Excessive protectionism in the country’s steel manufacturing industry is hurting the user segment and affecting quality of products as well as growth in the country’s steel consumption, according to Nikunj Turakhia, president of the Steel Users Federation of India (SUFI). Protectionism has to be done in a way that the user industry is not affected. The user should get steel at the right price and there should be a level playing field, he said. Steel prices have been going up and have almost reached peak levels, he added. For instance, hot roll steel price has gone up from $480 to $620 in a space of three months and this should come down, he said. Turakhia said while auto makers have to meet higher standards, steel makers are not ready to supply the same, though they claim to have capabilities. The standards imposed on the imports of certain grades of steel need to be re-looked at as it is a non-tariff barrier to trade, he said.

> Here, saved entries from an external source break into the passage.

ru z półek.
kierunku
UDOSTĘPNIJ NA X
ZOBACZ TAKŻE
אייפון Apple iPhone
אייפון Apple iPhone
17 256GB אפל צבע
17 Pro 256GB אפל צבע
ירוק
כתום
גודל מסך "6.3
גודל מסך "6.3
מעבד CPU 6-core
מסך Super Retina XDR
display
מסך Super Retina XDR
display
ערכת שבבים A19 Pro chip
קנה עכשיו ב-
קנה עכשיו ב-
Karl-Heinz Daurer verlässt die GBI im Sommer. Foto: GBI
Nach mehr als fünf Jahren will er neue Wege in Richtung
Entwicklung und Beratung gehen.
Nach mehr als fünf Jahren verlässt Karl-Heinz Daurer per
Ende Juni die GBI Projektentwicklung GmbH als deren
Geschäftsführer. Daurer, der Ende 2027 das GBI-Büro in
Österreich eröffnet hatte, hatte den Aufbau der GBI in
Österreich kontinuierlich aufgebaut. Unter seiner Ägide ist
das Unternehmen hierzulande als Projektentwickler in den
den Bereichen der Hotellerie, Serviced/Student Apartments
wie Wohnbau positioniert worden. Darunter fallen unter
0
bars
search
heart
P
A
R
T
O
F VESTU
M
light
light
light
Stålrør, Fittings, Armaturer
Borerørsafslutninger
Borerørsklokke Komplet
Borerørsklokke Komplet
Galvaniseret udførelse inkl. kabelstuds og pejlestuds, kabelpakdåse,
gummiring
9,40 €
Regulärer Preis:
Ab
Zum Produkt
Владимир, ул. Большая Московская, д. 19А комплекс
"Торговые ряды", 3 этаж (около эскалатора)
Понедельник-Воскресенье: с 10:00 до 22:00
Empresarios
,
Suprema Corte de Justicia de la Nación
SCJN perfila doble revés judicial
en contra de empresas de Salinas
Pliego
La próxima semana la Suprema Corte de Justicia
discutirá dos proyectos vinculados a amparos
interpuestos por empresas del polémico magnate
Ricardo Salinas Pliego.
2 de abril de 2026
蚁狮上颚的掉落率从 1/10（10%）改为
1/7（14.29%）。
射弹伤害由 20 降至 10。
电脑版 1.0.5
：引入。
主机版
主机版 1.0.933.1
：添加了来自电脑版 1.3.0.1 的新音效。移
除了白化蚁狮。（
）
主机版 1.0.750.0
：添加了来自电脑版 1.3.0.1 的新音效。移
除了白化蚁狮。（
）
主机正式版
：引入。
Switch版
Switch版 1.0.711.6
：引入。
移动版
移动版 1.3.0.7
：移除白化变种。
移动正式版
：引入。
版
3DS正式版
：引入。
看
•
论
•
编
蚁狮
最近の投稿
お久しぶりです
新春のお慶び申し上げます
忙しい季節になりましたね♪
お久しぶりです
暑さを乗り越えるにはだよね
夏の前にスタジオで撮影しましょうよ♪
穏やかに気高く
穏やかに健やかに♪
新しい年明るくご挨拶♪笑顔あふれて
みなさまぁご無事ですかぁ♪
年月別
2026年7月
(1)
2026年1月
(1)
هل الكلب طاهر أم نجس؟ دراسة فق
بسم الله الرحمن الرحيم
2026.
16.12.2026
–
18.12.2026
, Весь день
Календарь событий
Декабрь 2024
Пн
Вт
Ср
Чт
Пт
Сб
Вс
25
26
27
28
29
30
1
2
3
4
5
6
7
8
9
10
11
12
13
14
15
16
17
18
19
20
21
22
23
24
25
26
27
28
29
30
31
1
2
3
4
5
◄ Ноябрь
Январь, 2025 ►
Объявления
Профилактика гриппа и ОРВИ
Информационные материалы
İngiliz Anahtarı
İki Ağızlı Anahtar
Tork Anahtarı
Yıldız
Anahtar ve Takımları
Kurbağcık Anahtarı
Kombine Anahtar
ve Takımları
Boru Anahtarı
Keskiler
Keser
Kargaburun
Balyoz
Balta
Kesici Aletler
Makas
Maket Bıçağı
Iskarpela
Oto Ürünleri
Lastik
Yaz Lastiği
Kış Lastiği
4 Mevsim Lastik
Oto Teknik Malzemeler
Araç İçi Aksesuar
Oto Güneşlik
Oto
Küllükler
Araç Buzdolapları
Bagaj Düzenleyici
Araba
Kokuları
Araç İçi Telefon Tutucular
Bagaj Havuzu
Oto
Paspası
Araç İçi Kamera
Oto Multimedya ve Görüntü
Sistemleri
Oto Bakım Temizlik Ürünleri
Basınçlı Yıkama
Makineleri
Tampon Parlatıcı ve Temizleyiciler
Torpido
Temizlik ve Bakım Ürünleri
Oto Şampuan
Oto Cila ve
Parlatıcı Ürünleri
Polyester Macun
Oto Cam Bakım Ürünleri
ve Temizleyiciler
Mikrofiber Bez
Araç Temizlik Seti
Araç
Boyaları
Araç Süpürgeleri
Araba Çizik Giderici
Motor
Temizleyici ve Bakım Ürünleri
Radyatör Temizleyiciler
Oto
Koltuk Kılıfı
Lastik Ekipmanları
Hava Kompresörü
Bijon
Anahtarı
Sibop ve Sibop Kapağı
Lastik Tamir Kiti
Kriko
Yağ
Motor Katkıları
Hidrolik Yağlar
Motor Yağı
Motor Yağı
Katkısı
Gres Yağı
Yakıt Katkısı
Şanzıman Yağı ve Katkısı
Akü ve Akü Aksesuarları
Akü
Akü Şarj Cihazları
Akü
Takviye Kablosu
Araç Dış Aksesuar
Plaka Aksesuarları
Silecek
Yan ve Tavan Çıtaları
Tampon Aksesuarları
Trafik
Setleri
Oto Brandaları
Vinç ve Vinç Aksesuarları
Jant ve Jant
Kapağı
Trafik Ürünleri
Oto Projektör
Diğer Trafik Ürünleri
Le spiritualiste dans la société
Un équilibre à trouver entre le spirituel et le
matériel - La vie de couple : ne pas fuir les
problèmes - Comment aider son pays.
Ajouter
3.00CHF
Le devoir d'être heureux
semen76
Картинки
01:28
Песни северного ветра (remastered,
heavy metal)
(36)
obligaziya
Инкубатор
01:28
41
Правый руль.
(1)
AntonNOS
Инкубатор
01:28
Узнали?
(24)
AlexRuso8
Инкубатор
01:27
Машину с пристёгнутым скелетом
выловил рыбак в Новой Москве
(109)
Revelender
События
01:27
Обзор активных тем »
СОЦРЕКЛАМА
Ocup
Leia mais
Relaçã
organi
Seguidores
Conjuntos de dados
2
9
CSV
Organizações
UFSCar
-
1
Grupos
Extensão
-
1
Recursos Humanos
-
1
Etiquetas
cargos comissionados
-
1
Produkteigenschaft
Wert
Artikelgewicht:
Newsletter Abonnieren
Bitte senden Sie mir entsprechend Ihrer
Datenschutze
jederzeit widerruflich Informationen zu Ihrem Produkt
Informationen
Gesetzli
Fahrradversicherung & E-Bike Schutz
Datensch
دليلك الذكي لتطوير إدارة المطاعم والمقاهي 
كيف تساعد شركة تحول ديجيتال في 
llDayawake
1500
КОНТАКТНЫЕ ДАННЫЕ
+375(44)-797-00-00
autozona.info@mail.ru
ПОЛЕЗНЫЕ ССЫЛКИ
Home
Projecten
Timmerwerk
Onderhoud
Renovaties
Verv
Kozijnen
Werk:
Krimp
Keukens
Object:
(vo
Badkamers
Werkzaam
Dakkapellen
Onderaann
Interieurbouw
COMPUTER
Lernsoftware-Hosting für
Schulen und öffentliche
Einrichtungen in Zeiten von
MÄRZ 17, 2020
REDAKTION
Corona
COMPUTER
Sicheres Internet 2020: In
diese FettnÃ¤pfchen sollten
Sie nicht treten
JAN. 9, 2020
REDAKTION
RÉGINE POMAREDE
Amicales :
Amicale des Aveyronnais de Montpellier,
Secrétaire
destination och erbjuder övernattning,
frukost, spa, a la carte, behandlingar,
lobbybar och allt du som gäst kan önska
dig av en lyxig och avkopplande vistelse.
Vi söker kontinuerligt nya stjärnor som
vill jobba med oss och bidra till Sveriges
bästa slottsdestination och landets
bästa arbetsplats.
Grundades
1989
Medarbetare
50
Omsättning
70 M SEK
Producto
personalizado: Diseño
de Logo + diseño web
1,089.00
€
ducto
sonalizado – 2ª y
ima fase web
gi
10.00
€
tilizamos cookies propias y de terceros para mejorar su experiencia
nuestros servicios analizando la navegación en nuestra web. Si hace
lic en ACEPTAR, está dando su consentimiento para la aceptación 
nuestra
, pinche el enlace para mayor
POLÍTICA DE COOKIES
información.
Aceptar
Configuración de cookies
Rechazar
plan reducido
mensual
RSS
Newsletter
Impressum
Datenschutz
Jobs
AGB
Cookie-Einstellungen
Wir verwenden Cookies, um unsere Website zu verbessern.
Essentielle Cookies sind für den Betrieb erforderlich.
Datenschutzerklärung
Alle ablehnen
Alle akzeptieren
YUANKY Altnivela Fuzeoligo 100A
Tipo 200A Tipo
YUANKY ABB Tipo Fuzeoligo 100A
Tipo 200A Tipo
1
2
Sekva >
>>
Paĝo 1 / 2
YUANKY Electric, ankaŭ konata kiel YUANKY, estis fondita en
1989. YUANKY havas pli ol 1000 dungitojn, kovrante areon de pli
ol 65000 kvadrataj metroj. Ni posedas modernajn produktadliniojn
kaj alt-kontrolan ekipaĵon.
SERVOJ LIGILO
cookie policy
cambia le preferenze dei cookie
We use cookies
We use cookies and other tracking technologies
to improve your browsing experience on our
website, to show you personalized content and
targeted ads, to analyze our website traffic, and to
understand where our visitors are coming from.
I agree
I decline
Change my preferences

“Volumes in India do not allow for continuously manufacturing of these products while the auto industry wants just-in-time deliveries. So, a lot of new products do not come to India,” he said.
This is an aberration caused by the steel quality control order, and there is a need to exempt international standards such as Euro, American or Japanese standards from this order, instead of imposing specific Indian standards, he said.
As imports of these products have come to a standstill, component makers either use lower quality material or are not supplying to their buyers at all, Turakhia said.
The demand from automotive segment accounts for 10% of the steel market demand and is slated to grow at 7 to 8%. The construction and infrastructure sector, which accounts a large share of the steel market, is not demonstrating much growth on the ground despite spate of project announcements, Turakhia said.
Apart from Tata Steel and JSW, none of the steel makers are doing well and there is no investment into products or facilities happening in the sector, he said.
The EBITDA of the steel companies was positive but unsustainable debt costs. A lot of M&A are expected in the steel sector, he said. JSW Steel is an exception. Sanjay Sharma, SVP, automotive steel, JSW Steel, said, the collaboration with JFE Steel Japan for automotive steel has fully ramped up production of automotive steel and was running at 95% capacity, servicing all kind of automotive products.
In the last one year the per capital steel consumption has gone up only by three kg to 63 kg while the target is to get to 160 kg by 2030. The total production target is 300 million tonne per annum by 2030 from 105 million tonne per annum.
SUFI and Steel Group hosted a automotive steel summit in Pune on Friday to bring steel producers, auto companies, auto vendors, technology and equipment suppliers as well as steel distributors on the same platform. SUFI has around 7,000 members, mostly from Mumbai, Gujarat, MP, Kolkata and Tamil Nadu.
GST is a boon to the steel industry as a large section of the informal and unorganised trade will now be forced to become organised and this segment accounts for 30% to 40% of the steel industry, Turakhia said at the summit.